Marijuana Facts

Marijuana tax money targeted for Colorado’s full-day kindergarten rollout

Colorado lawmakers have hit on a funding source to help struggling school districts cover up to $25 million in startup costs as they expand full-day kindergarten this fall: marijuana taxes.

The money is expected to aid districts in rural areas, as well as others short on cash. It would help buy new desks and furniture, fixtures for bathrooms and classrooms, and other equipment schools need as they expand their full-day kindergarten offerings.

To assist with those one-time expenses, lawmakers hit on tapping the Building Excellent Schools Today (BEST) fund, which already draws from marijuana tax money to issue local grants for school construction projects. The proposal is part of a bipartisan bill that also would deliver a $125 million boost in direct school construction assistance across the state in the next two years.

The state recently has put $40 million a year from retail marijuana excise taxes into the BEST fund, fulfilling a requirement of Colorado’s 2012 vote to legalize the sale and possession of recreational marijuana. The fund also includes revenue from other sources, including the lottery and state land leases and royalties.

The proposed increases fit with “the will of the voters when they voted for Amendment 64 — to put these dollars towards public education,” said Rep. Shannon Bird, D-Westminster, during an Appropriations Committee hearing last week on House Bill 1055.

But public confusion has reigned over the use of the marijuana tax money, which has exceeded projections.

As The Denver Post reported in “State of Marijuana,” a three-day series published in late December, the state collected upward of $740 million from marijuana-related taxes in the first five years of legal sales, putting it to a variety of uses — only some of which were related to education. Besides excise taxes on wholesale transactions, the state and local governments also have drawn big money from sales taxes.

So in recent sessions, lawmakers have discussed ways to shift more marijuana money into the BEST program. Bird’s bill does that by requiring that all excise tax revenue go into BEST, not just the first $40 million — or even 90 percent of it, as new legislation stipulated a year ago.

Bird credited The Post’s series with raising awareness of schools’ unmet building needs and the varying ways the state has spent its marijuana tax revenue.

HB-1055 won House approval 56-8 on Friday and now awaits action by the Senate, where Sen. Rachel Zenzinger, D-Arvada, is the lead sponsor.

Full-day kindergarten costs

The proposed grant program for kindergarten expansion costs would require districts to apply, with a formula set for distribution.

The legislature separately is advancing Gov. Jared Polis’ full-day kindergarten initiative, which carries its own $175 million cost in the next fiscal year for an increase in per-pupil funding to districts, according to the legislature’s latest fiscal analysis. That annual expense could grow to $213 million if all eligible students enroll.

The rollout assistance grants, though, will come from the BEST fund’s reserve, which amounted to $370 million at the end of the last fiscal year.
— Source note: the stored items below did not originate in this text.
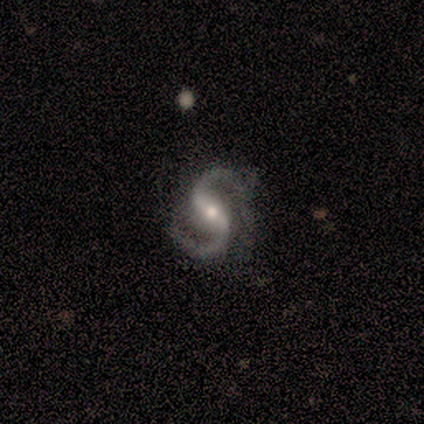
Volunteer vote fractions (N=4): smooth-or-featured: featured or disk: 100% | smooth: 0% | star or artifact: 0%
  disk-edge-on: no: 100% | yes: 0%
    bar: strong: 75% | weak: 25% | no: 0%
    has-spiral-arms: yes: 100% | no: 0%
      spiral-winding: medium: 75% | loose: 25% | tight: 0%
      spiral-arm-count: 2: 75% | 1: 25% | 3: 0% | 4: 0% | more than 4: 0% | can't tell: 0%
    bulge-size: moderate: 75% | small: 25% | dominant: 0% | large: 0% | none: 0%
  merging: none: 75% | minor disturbance: 25% | major disturbance: 0% | merger: 0%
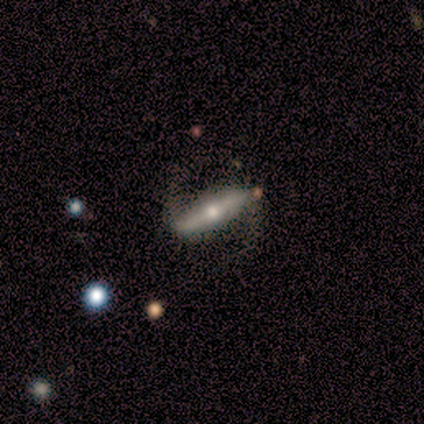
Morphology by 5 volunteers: type=featured or disk (100%); edge-on=no (60%); bar=strong (100%); spiral arms=yes (100%); winding=medium (67%); arm count=2 (100%); bulge=moderate (67%); merging=none (60%).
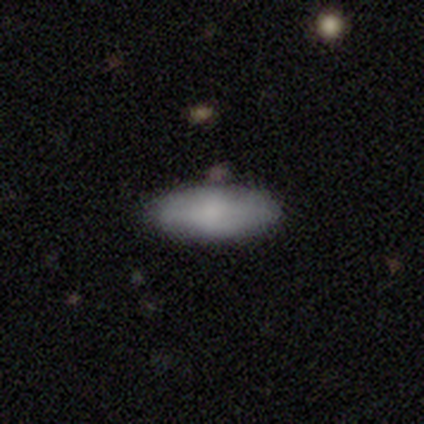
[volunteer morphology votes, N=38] This is likely a smooth galaxy (74%). How rounded: likely in between (79%). Merging: clearly none (94%).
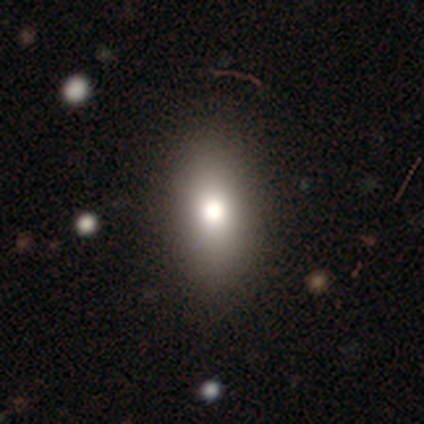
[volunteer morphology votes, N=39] A smooth galaxy with no disk features (77%) that is in between round and cigar-shaped (80%).

Vote fractions:
- Smooth or featured? smooth: 77% / star or artifact: 13% / featured or disk: 10%
- How rounded? in between: 80% / cigar-shaped: 13% / round: 7%
- Merging? none: 85% / minor disturbance: 12% / major disturbance: 3% / merger: 0%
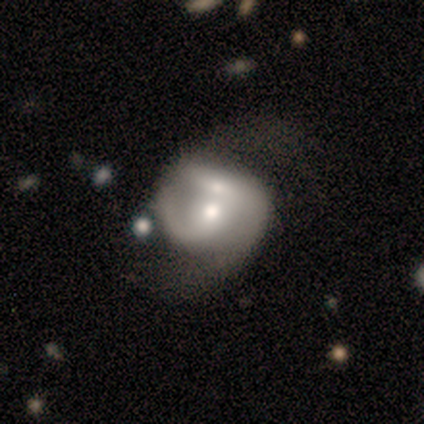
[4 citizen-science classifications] Volunteers were most divided on "spiral winding" (3-way tie): tight: 33%, medium: 33%, loose: 33%; "merging" (3-way tie): none: 33%, major disturbance: 33%, merger: 33%, minor disturbance: 0%. More confident: edge-on disk — no (100%); spiral arms — yes (100%); smooth or featured — featured or disk (75%); bar — weak (67%); spiral arm count — 2 (67%); bulge size — small (67%).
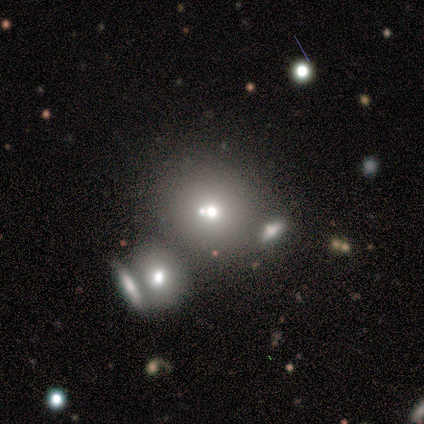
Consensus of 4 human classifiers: This appears to be a smooth galaxy with no disk features (75%) that is round (33%, tied with in between and cigar-shaped). Merging: none (33%, tied with minor disturbance and merger).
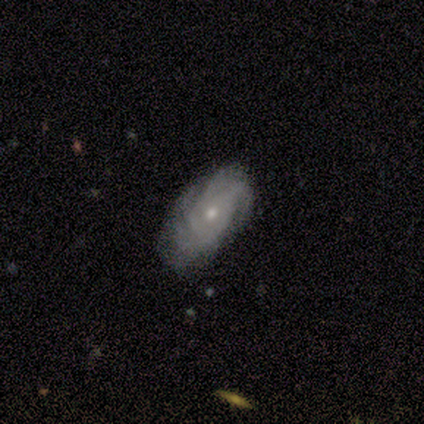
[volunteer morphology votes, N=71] smooth-or-featured: featured or disk: 79% | smooth: 17% | star or artifact: 4%
  disk-edge-on: no: 98% | yes: 2%
    bar: no: 91% | weak: 5% | strong: 4%
    has-spiral-arms: yes: 96% | no: 4%
      spiral-winding: tight: 64% | medium: 32% | loose: 4%
      spiral-arm-count: can't tell: 38% | more than 4: 25% | 4: 23% | 3: 13% | 2: 2% | 1: 0%
    bulge-size: small: 56% | moderate: 42% | none: 2% | dominant: 0% | large: 0%
  merging: none: 68% | minor disturbance: 29% | major disturbance: 1% | merger: 1%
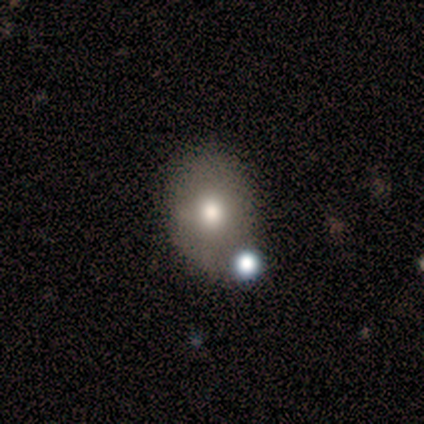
A smooth galaxy with no disk features (100%) that is in between round and cigar-shaped (60%).

Vote fractions:
- Smooth or featured? smooth: 100% / featured or disk: 0% / star or artifact: 0%
- How rounded? in between: 60% / round: 40% / cigar-shaped: 0%
- Merging? none: 60% / minor disturbance: 40% / major disturbance: 0% / merger: 0%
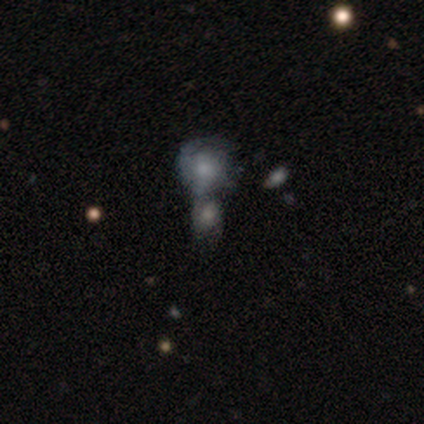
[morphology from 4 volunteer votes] Smooth or featured? 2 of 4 (50%) said featured or disk. Edge-on disk? 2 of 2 (100%) said no. Bar? 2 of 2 (100%) said no. Spiral arms? 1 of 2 (50%, tied with no) said yes. Spiral winding? 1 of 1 (100%) said medium. Spiral arm count? 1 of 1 (100%) said can't tell. Bulge size? 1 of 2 (50%, tied with small) said moderate. Merging? 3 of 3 (100%) said merger.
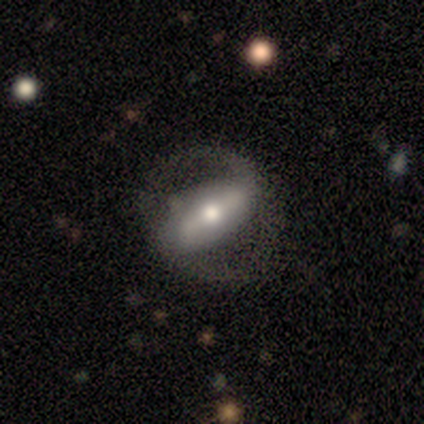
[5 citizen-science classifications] Smooth or featured?
  - featured or disk: 80% *
  - smooth: 20%
  - star or artifact: 0%
Edge-on disk?
  - no: 75% *
  - yes: 25%
Bar?
  - strong: 33% * (tied)
  - weak: 33% * (tied)
  - no: 33% * (tied)
Spiral arms?
  - yes: 100% *
  - no: 0%
Spiral winding?
  - tight: 67% *
  - loose: 33%
  - medium: 0%
Spiral arm count?
  - 2: 67% *
  - can't tell: 33%
  - 1: 0%
  - 3: 0%
  - 4: 0%
  - more than 4: 0%
Bulge size?
  - moderate: 67% *
  - small: 33%
  - dominant: 0%
  - large: 0%
  - none: 0%
Merging?
  - major disturbance: 60% *
  - none: 20%
  - minor disturbance: 20%
  - merger: 0%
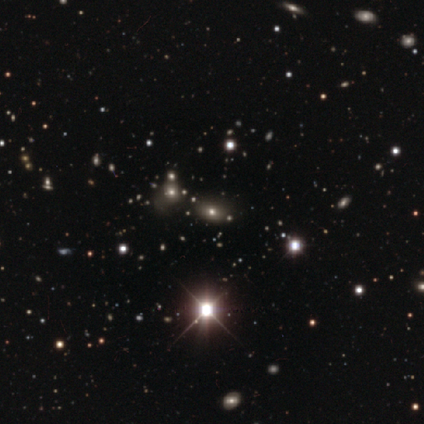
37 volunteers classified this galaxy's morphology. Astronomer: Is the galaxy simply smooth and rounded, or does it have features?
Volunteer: star or artifact — 73%.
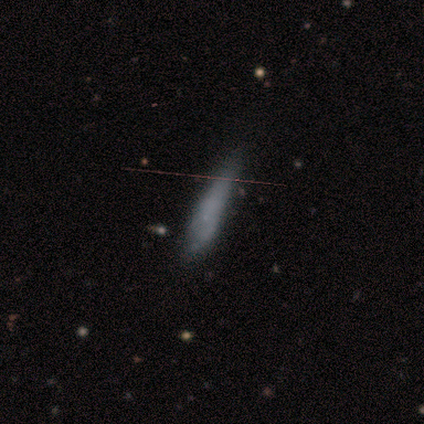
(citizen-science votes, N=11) Q: Smooth or featured?
A: smooth (55%); runner-up: featured or disk (45%)
Q: How rounded?
A: cigar-shaped (100%)
Q: Merging?
A: none (64%); runner-up: minor disturbance (27%)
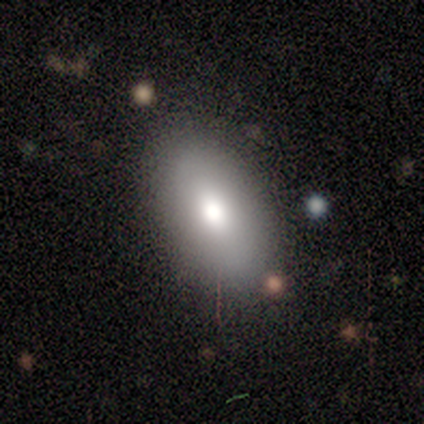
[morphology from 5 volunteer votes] Smooth or featured? smooth (60%)
How rounded? in between (67%)
Merging? none (80%)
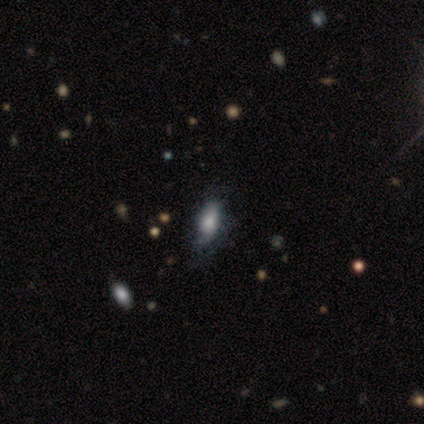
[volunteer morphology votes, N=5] A smooth galaxy with no disk features (60%) that is in between round and cigar-shaped (100%).

Vote fractions:
- Smooth or featured? smooth: 60% / featured or disk: 40% / star or artifact: 0%
- How rounded? in between: 100% / round: 0% / cigar-shaped: 0%
- Merging? minor disturbance: 80% / none: 20% / major disturbance: 0% / merger: 0%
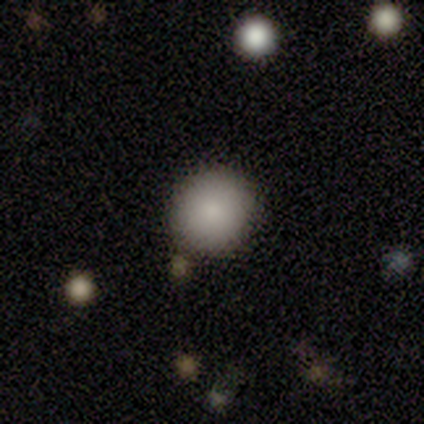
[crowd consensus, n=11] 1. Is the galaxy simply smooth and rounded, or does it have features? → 82% smooth, 9% featured or disk, 9% star or artifact.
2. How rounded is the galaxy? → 78% round, 22% in between, 0% cigar-shaped.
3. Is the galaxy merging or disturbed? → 80% none, 20% minor disturbance, 0% major disturbance, 0% merger.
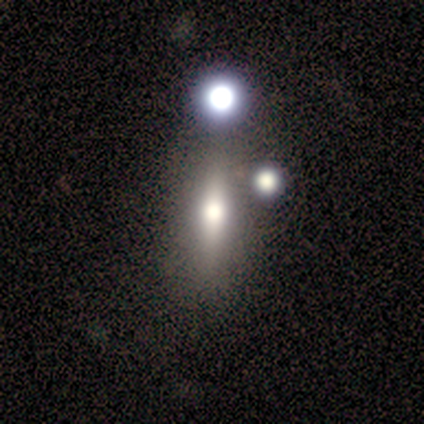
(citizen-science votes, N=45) Volunteers were most divided on "smooth or featured" (2-way tie): smooth: 44%, featured or disk: 44%, star or artifact: 11%. More confident: merging — none (68%); how rounded — in between (50%).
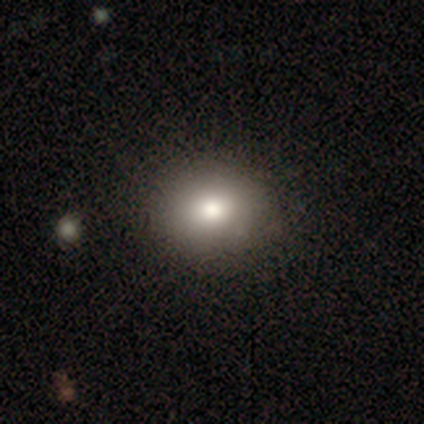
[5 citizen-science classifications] Smooth or featured?
  - smooth: 80% *
  - featured or disk: 20%
  - star or artifact: 0%
How rounded?
  - round: 75% *
  - in between: 25%
  - cigar-shaped: 0%
Merging?
  - none: 80% *
  - major disturbance: 20%
  - minor disturbance: 0%
  - merger: 0%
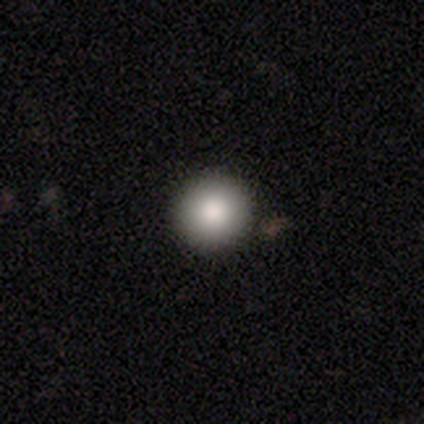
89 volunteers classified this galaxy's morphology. Overall: smooth (84%). How rounded: round (97%). Merging: none (94%).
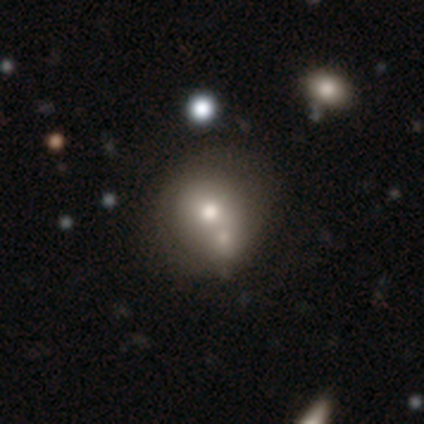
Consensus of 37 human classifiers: Smooth or featured? 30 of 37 (81%) said smooth. How rounded? 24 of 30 (80%) said round. Merging? 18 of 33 (55%) said merger.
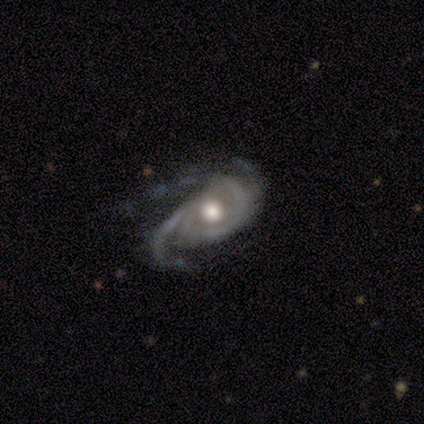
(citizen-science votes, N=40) featured or disk 90%, smooth 5%, star or artifact 5%. Down the decision tree: edge-on disk — no (100%); bar — no (75%); spiral arms — yes (94%); spiral arm count — 2 (65%); spiral winding — tight (41%, tied with medium); bulge size — moderate (50%); merging — none (47%).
Much of that money secures loans taken out for some of the larger BEST awards to districts as matching grants to build new schools and other large projects, but Bird says there is excess reserve money to tap.

“The $25 million, we know we had this money,” Bird said in an interview. “We’re excited about full-day kindergarten, but there will be some school districts that cannot afford the cost. We did not want this to be a burden on the schools that are in need of assistance.”

More for school construction grants

If approved, the bill would increase the money available for the annual BEST grant program in three ways:

  • The requirement that all marijuana excise tax revenue go into the fund will result in an extra $5.8 million in the 2019-2020 fiscal year, a fiscal analyst estimates. Previously, anything over the threshold had gone to an education investment fund.
  • The state would draw $50 million extra from the BEST reserve for the next fiscal year and $75 million in 2020-2021, though budget-writers will need to approve the latter amount next year. The result in both years would be about $135 million available for direct grants, Bird said.
  • A $100 million cap for annual repayment of certificates of participation — a form of debt to cover matching grants for larger projects — would increase to $105 million in the next fiscal year and then permanently to $110 million starting in 2020-2021, Bird said, allowing for more borrowing.

Another provision of the bill would increase project grants available for charter schools by nearly $4.3 million next year because of a change that bases their share of the funding on how many students they have.

The bill has been opposed by a small number of legislators in part because of the BEST fund’s continuing use of COPs, which are like construction bonds but don’t require voter approval.